Safety In The Net

If you think the market has bottomed out, what stocks should you buy? To Joan Lappin, president of Gramercy Capital Management, the answer is easy: the bloodied Internet stocks. Scores have fallen by the wayside, so the discredited group is "full of opportunity," she argues. Lappin says the market hit bottom the day the Fed cut interest rates. She points to the Nasdaq Composite Index, which stood at 2,262 that day and closed on Jan. 17 at 2,683.

So Lappin has been buying shares of two of her top picks: Excite@Home (ATHM) and Info-Space (INSP). Lappin says shares of Excite, the world's largest consumer broadband Internet service company, have fallen partly because of AT&T's 74% voting stake. With AT&T's decision to split up, Excite's future has become unclear. Its stock has plunged, to 3 7/8 a share on Dec. 22, from 44 on Jan. 20, 2000, and now trades at 8.

What entices Lappin is this: AT&T has agreed to buy the combined 16% stake owned by Comcast and Cox Communications for $2.9 billion.
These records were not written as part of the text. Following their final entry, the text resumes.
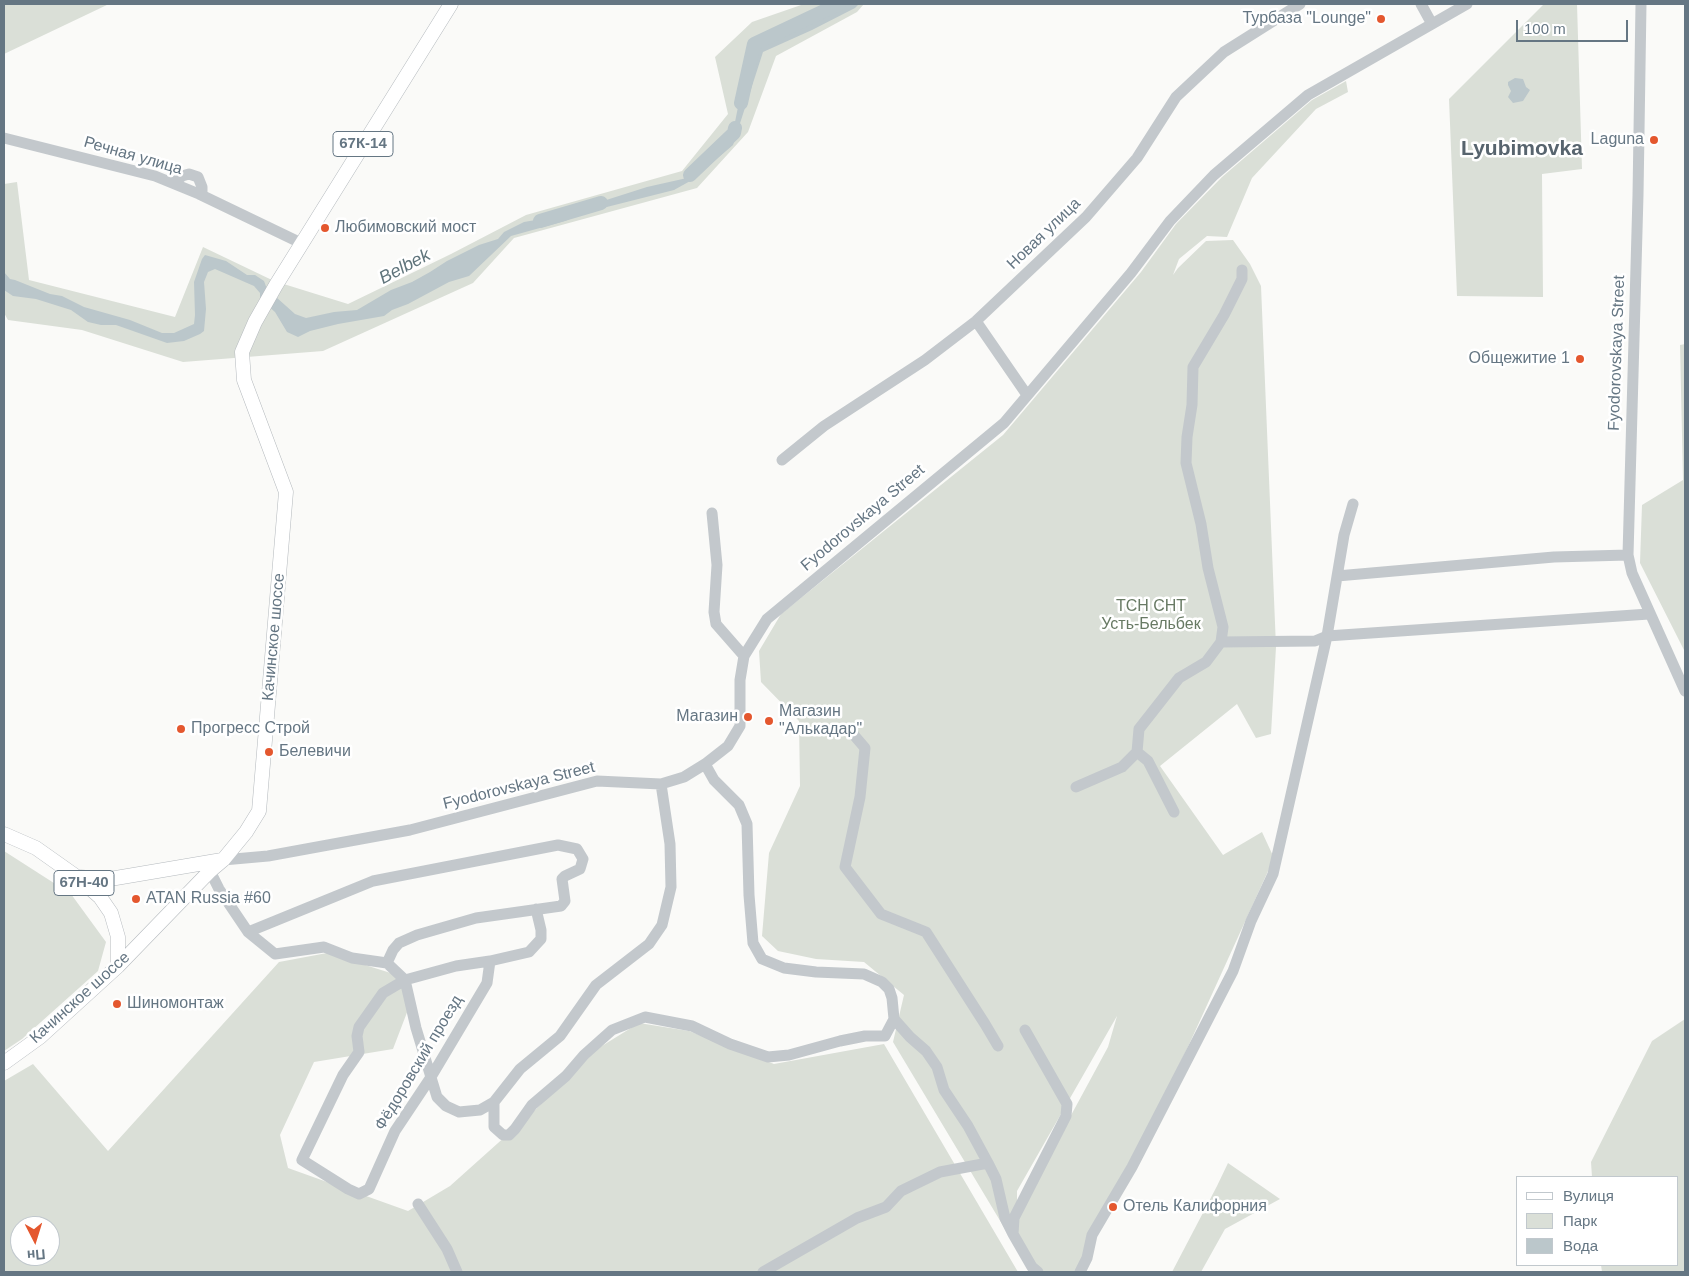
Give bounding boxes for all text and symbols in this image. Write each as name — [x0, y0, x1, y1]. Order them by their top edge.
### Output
place label: Турбаза "Lounge" — [1242, 9, 1371, 29]
scale bar — [1519, 10, 1632, 42]
marker: Турбаза "Lounge" — [1375, 13, 1387, 25]
text: 100 m — [1524, 20, 1566, 37]
place label: Laguna — [1591, 130, 1644, 150]
road number: 67К-14 — [333, 132, 393, 156]
street label: Речная улица — [82, 133, 184, 179]
marker: Laguna — [1648, 134, 1660, 146]
district label: Lyubimovka — [1461, 136, 1583, 162]
street label: Новая улица — [1003, 194, 1085, 274]
place label: Любимовский мост — [335, 218, 476, 238]
marker: Любимовский мост — [319, 222, 331, 234]
water label: Belbek — [376, 245, 434, 289]
street label: Fyodorovskaya Street — [1605, 275, 1629, 431]
place label: Общежитие 1 — [1469, 349, 1570, 369]
marker: Общежитие 1 — [1574, 353, 1586, 365]
street label: Fyodorovskaya Street — [797, 461, 929, 575]
street label: Качинское шоссе — [259, 572, 289, 702]
park label: ТСН СНТ Усть-Бельбек — [1101, 597, 1201, 635]
place label: Магазин "Алькадар" — [779, 702, 862, 740]
place label: Магазин — [676, 707, 738, 727]
marker: Магазин — [742, 711, 754, 723]
marker: Магазин "Алькадар" — [763, 715, 775, 727]
place label: Прогресс Строй — [191, 719, 310, 739]
marker: Прогресс Строй — [175, 723, 187, 735]
place label: Белевичи — [279, 742, 351, 762]
marker: Белевичи — [263, 746, 275, 758]
street label: Fyodorovskaya Street — [441, 758, 597, 814]
road number: 67H-40 — [54, 870, 114, 896]
place label: ATAN Russia #60 — [146, 889, 271, 909]
marker: ATAN Russia #60 — [130, 893, 142, 905]
street label: Качинское шоссе — [26, 948, 134, 1048]
street label: Фёдоровский проезд — [371, 992, 467, 1134]
place label: Шиномонтаж — [127, 994, 224, 1014]
marker: Шиномонтаж — [111, 998, 123, 1010]
legend — [1516, 1176, 1679, 1266]
text: Вулиця — [1563, 1187, 1614, 1204]
place label: Отель Калифорния — [1123, 1197, 1267, 1217]
marker: Отель Калифорния — [1107, 1201, 1119, 1213]
text: Парк — [1563, 1212, 1597, 1229]
north arrow — [10, 1216, 60, 1266]
text: Вода — [1563, 1237, 1598, 1254]
text: Пн — [26, 1246, 46, 1264]

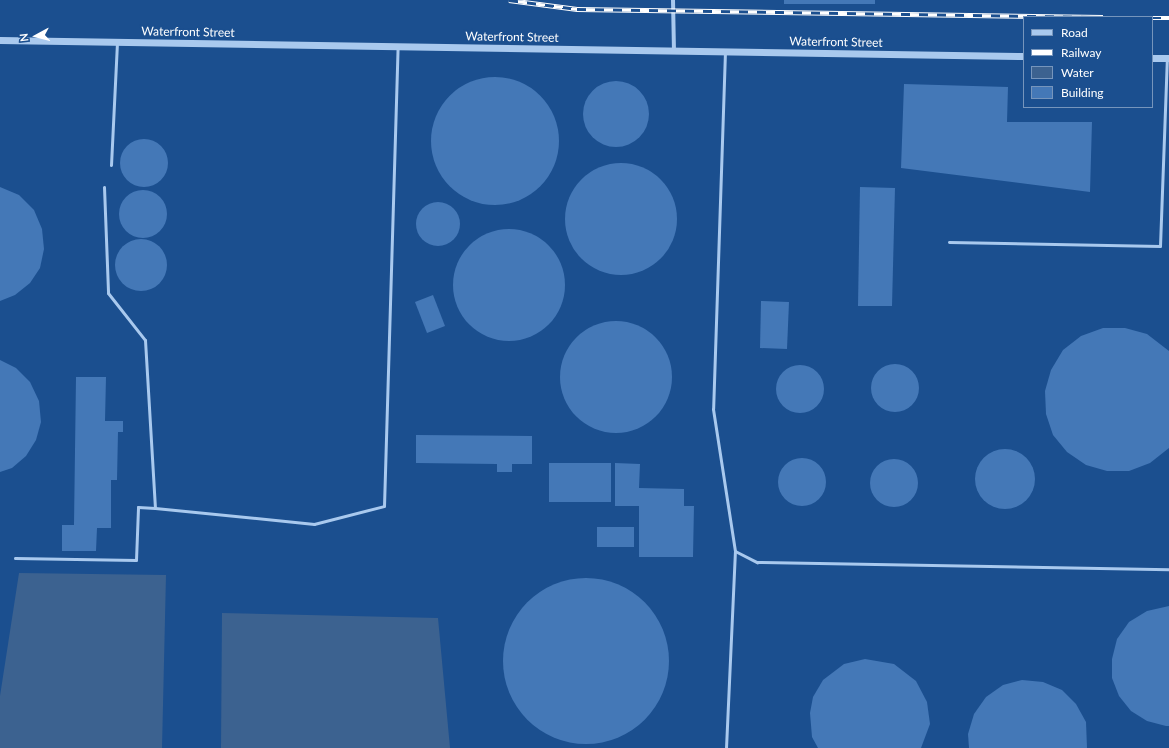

Yet Excite's total market value is just $3 billion. Evidently, she says, AT&T wouldn't have agreed to pay the price if it didn't think Excite was worth a lot more. Excite is expected to earn 25 cents a share in 2002, up from about 4 cents in 2001. She sees its stock hitting 25 this year as Excite's fate becomes clearer.

InfoSpace, a provider of Internet infrastructure services, hit 138 a share in early March, but has since crashed to 9. It is the power behind 3,100 Web sites, including those run by AOL Time Warner and Microsoft. InfoSpace enables sites to be more user-friendly and respond quickly to requests for information. Lappin sees InfoSpace earning 13 cents a share in 2001, up from 5 cents in 2000. "The stock could easily double this year," she says. Gramercy started accumulating about 200,000 Excite shares in early December at an average cost of 8 and 100,000 of InfoSpace at 10.